Pictured people or hands with joints
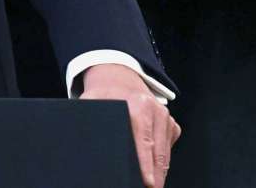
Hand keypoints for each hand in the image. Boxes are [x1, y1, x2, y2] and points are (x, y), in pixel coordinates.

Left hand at [80, 64, 181, 187]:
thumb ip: (89, 117)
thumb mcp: (92, 101)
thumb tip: (84, 140)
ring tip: (151, 184)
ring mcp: (167, 118)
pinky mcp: (171, 125)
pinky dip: (161, 162)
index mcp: (139, 105)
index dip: (146, 164)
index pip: (144, 141)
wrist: (120, 78)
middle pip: (158, 153)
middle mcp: (157, 111)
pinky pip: (167, 149)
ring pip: (165, 154)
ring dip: (159, 172)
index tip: (148, 181)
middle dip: (155, 175)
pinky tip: (151, 171)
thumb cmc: (104, 93)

WORK ORDER:
Which lines run from the one containing "middle mcp: (157, 111)" to the end of the data? Output them exactly, with nothing added.

ANSWER:
middle mcp: (157, 111)
pinky pip: (167, 149)
ring pip: (165, 154)
ring dip: (159, 172)
index tip: (148, 181)
middle dip: (155, 175)
pinky tip: (151, 171)
thumb cmc: (104, 93)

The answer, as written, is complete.